Start of Record set

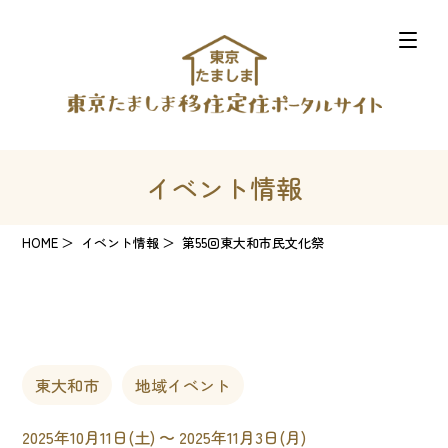
イベント情報
HOME
イベント情報
第55回東大和市民文化祭
東大和市
地域イベント
2025年10月11日(土) 〜 2025年11月3日(月)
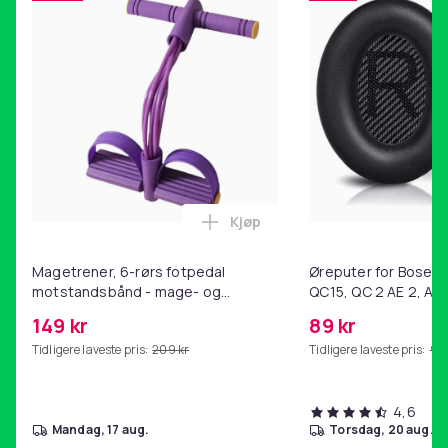
Kjøp
Legg Magetrener, 6-rørs fotp
Magetrener, 6-rørs fotpedal
Øreputer for Bose QC
motstandsbånd - mage- og
QC15, QC 2 AE 2, AE 
kjernetrening, yoga og
SoundTrue, SoundLin
149 kr
89 kr
hjemmegymnastikk Purple
Tidligere laveste pris:
209 kr
Tidligere laveste pris:
99 
4,6
mandag, 17 aug.
torsdag, 20 aug.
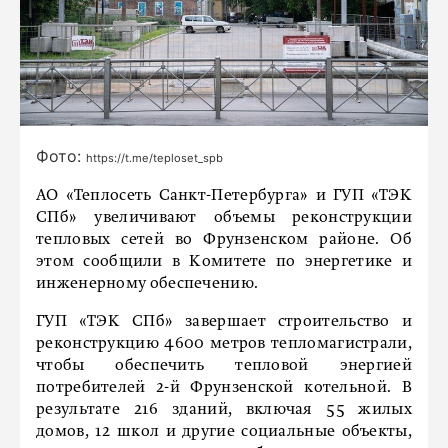
Фото:
https://t.me/teploset_spb
АО «Теплосеть Санкт-Петербурга» и ГУП «ТЭК
СПб» увеличивают объемы реконструкции
тепловых сетей во Фрунзенском районе. Об
этом сообщили в Комитете по энергетике и
инженерному обеспечению.
ГУП «ТЭК СПб» завершает строительство и
реконструкцию 4600 метров тепломагистрали,
чтобы обеспечить тепловой энергией
потребителей 2-й Фрунзенской котельной. В
результате 216 зданий, включая 55 жилых
домов, 12 школ и другие социальные объекты,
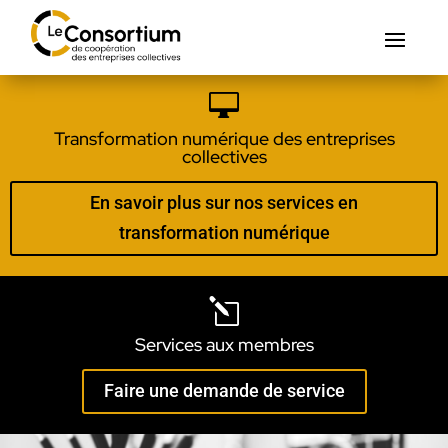

Transformation numérique des entreprises
collectives
En savoir plus sur nos services en
transformation numérique
l
Services aux membres
Faire une demande de service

End of Record set

» Task to carry out:
Reproduce the text of every one of these entries word for word, omitting the pictures.

» Solution below:
イベント情報
HOME
イベント情報
第55回東大和市民文化祭
東大和市
地域イベント
2025年10月11日(土) 〜 2025年11月3日(月)
Kjøp
Legg Magetrener, 6-rørs fotp
Magetrener, 6-rørs fotpedal
Øreputer for Bose QC
motstandsbånd - mage- og
QC15, QC 2 AE 2, AE 
kjernetrening, yoga og
SoundTrue, SoundLin
149 kr
89 kr
hjemmegymnastikk Purple
Tidligere laveste pris:
209 kr
Tidligere laveste pris:
99 
4,6
mandag, 17 aug.
torsdag, 20 aug.
Фото:
https://t.me/teploset_spb
АО «Теплосеть Санкт-Петербурга» и ГУП «ТЭК
СПб» увеличивают объемы реконструкции
тепловых сетей во Фрунзенском районе. Об
этом сообщили в Комитете по энергетике и
инженерному обеспечению.
ГУП «ТЭК СПб» завершает строительство и
реконструкцию 4600 метров тепломагистрали,
чтобы обеспечить тепловой энергией
потребителей 2-й Фрунзенской котельной. В
результате 216 зданий, включая 55 жилых
домов, 12 школ и другие социальные объекты,

Transformation numérique des entreprises
collectives
En savoir plus sur nos services en
transformation numérique
l
Services aux membres
Faire une demande de service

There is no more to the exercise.